YOUR OBJECTIVE: Line by line, print the records exactly as they are, dropping the pictures.

# # #

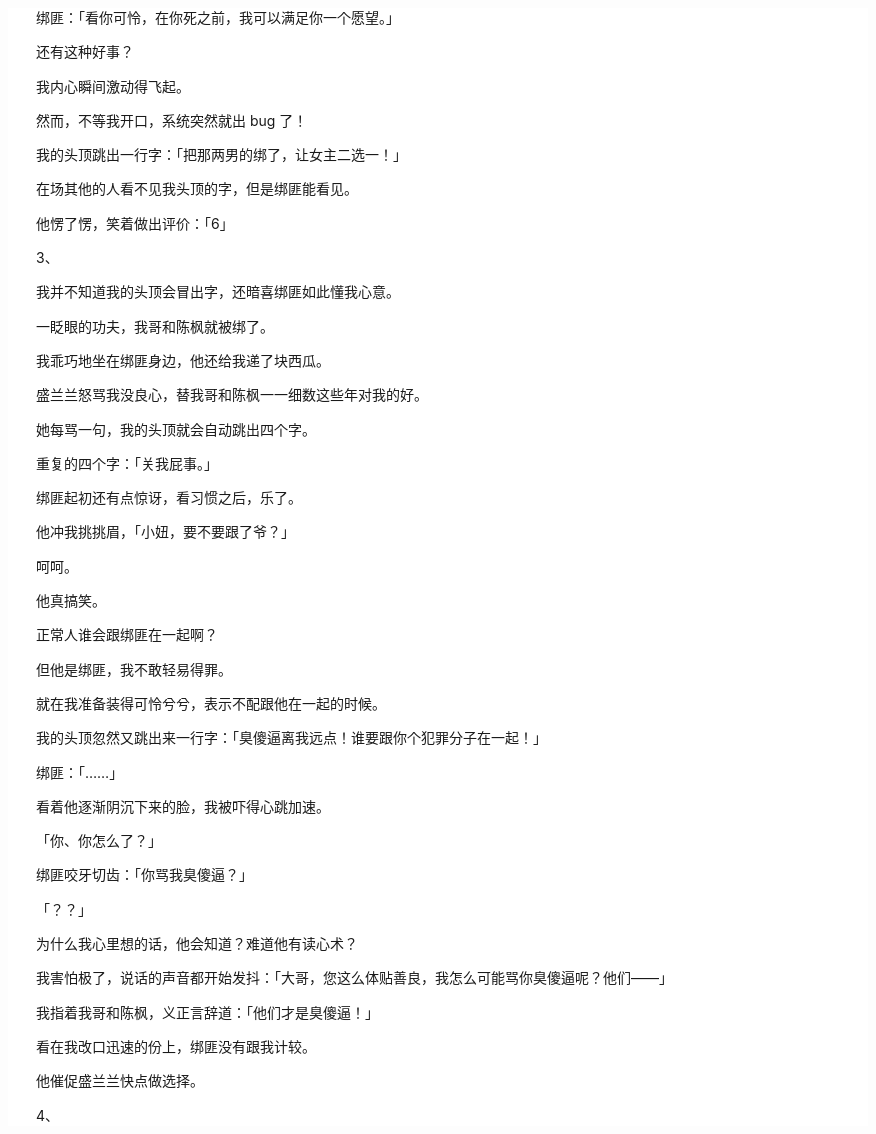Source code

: &emsp;&emsp;绑匪：「看你可怜，在你死之前，我可以满足你一个愿望。」  
  
&emsp;&emsp;还有这种好事？  
  
&emsp;&emsp;我内心瞬间激动得飞起。  
  
&emsp;&emsp;然而，不等我开口，系统突然就出 bug 了！  
  
&emsp;&emsp;我的头顶跳出一行字：「把那两男的绑了，让女主二选一！」  
  
&emsp;&emsp;在场其他的人看不见我头顶的字，但是绑匪能看见。  
  
&emsp;&emsp;他愣了愣，笑着做出评价：「6」  
  
&emsp;&emsp;3、  
  
&emsp;&emsp;我并不知道我的头顶会冒出字，还暗喜绑匪如此懂我心意。  
  
&emsp;&emsp;一眨眼的功夫，我哥和陈枫就被绑了。  
  
&emsp;&emsp;我乖巧地坐在绑匪身边，他还给我递了块西瓜。  
  
&emsp;&emsp;盛兰兰怒骂我没良心，替我哥和陈枫一一细数这些年对我的好。  
  
&emsp;&emsp;她每骂一句，我的头顶就会自动跳出四个字。  
  
&emsp;&emsp;重复的四个字：「关我屁事。」  
  
&emsp;&emsp;绑匪起初还有点惊讶，看习惯之后，乐了。  
  
&emsp;&emsp;他冲我挑挑眉，「小妞，要不要跟了爷？」  
  
&emsp;&emsp;呵呵。  
  
&emsp;&emsp;他真搞笑。  
  
&emsp;&emsp;正常人谁会跟绑匪在一起啊？  
  
&emsp;&emsp;但他是绑匪，我不敢轻易得罪。  
  
&emsp;&emsp;就在我准备装得可怜兮兮，表示不配跟他在一起的时候。  
  
&emsp;&emsp;我的头顶忽然又跳出来一行字：「臭傻逼离我远点！谁要跟你个犯罪分子在一起！」  
  
&emsp;&emsp;绑匪：「……」  
  
&emsp;&emsp;看着他逐渐阴沉下来的脸，我被吓得心跳加速。  
  
&emsp;&emsp;「你、你怎么了？」  
  
&emsp;&emsp;绑匪咬牙切齿：「你骂我臭傻逼？」  
  
&emsp;&emsp;「？？」  
  
&emsp;&emsp;为什么我心里想的话，他会知道？难道他有读心术？  
  
&emsp;&emsp;我害怕极了，说话的声音都开始发抖：「大哥，您这么体贴善良，我怎么可能骂你臭傻逼呢？他们——」  
  
&emsp;&emsp;我指着我哥和陈枫，义正言辞道：「他们才是臭傻逼！」  
  
&emsp;&emsp;看在我改口迅速的份上，绑匪没有跟我计较。  
  
&emsp;&emsp;他催促盛兰兰快点做选择。  
  
&emsp;&emsp;4、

# # #

SOLUTION TO THIS PROBLEM:
Source code

: &emsp;&emsp;绑匪：「看你可怜，在你死之前，我可以满足你一个愿望。」  
  
&emsp;&emsp;还有这种好事？  
  
&emsp;&emsp;我内心瞬间激动得飞起。  
  
&emsp;&emsp;然而，不等我开口，系统突然就出 bug 了！  
  
&emsp;&emsp;我的头顶跳出一行字：「把那两男的绑了，让女主二选一！」  
  
&emsp;&emsp;在场其他的人看不见我头顶的字，但是绑匪能看见。  
  
&emsp;&emsp;他愣了愣，笑着做出评价：「6」  
  
&emsp;&emsp;3、  
  
&emsp;&emsp;我并不知道我的头顶会冒出字，还暗喜绑匪如此懂我心意。  
  
&emsp;&emsp;一眨眼的功夫，我哥和陈枫就被绑了。  
  
&emsp;&emsp;我乖巧地坐在绑匪身边，他还给我递了块西瓜。  
  
&emsp;&emsp;盛兰兰怒骂我没良心，替我哥和陈枫一一细数这些年对我的好。  
  
&emsp;&emsp;她每骂一句，我的头顶就会自动跳出四个字。  
  
&emsp;&emsp;重复的四个字：「关我屁事。」  
  
&emsp;&emsp;绑匪起初还有点惊讶，看习惯之后，乐了。  
  
&emsp;&emsp;他冲我挑挑眉，「小妞，要不要跟了爷？」  
  
&emsp;&emsp;呵呵。  
  
&emsp;&emsp;他真搞笑。  
  
&emsp;&emsp;正常人谁会跟绑匪在一起啊？  
  
&emsp;&emsp;但他是绑匪，我不敢轻易得罪。  
  
&emsp;&emsp;就在我准备装得可怜兮兮，表示不配跟他在一起的时候。  
  
&emsp;&emsp;我的头顶忽然又跳出来一行字：「臭傻逼离我远点！谁要跟你个犯罪分子在一起！」  
  
&emsp;&emsp;绑匪：「……」  
  
&emsp;&emsp;看着他逐渐阴沉下来的脸，我被吓得心跳加速。  
  
&emsp;&emsp;「你、你怎么了？」  
  
&emsp;&emsp;绑匪咬牙切齿：「你骂我臭傻逼？」  
  
&emsp;&emsp;「？？」  
  
&emsp;&emsp;为什么我心里想的话，他会知道？难道他有读心术？  
  
&emsp;&emsp;我害怕极了，说话的声音都开始发抖：「大哥，您这么体贴善良，我怎么可能骂你臭傻逼呢？他们——」  
  
&emsp;&emsp;我指着我哥和陈枫，义正言辞道：「他们才是臭傻逼！」  
  
&emsp;&emsp;看在我改口迅速的份上，绑匪没有跟我计较。  
  
&emsp;&emsp;他催促盛兰兰快点做选择。  
  
&emsp;&emsp;4、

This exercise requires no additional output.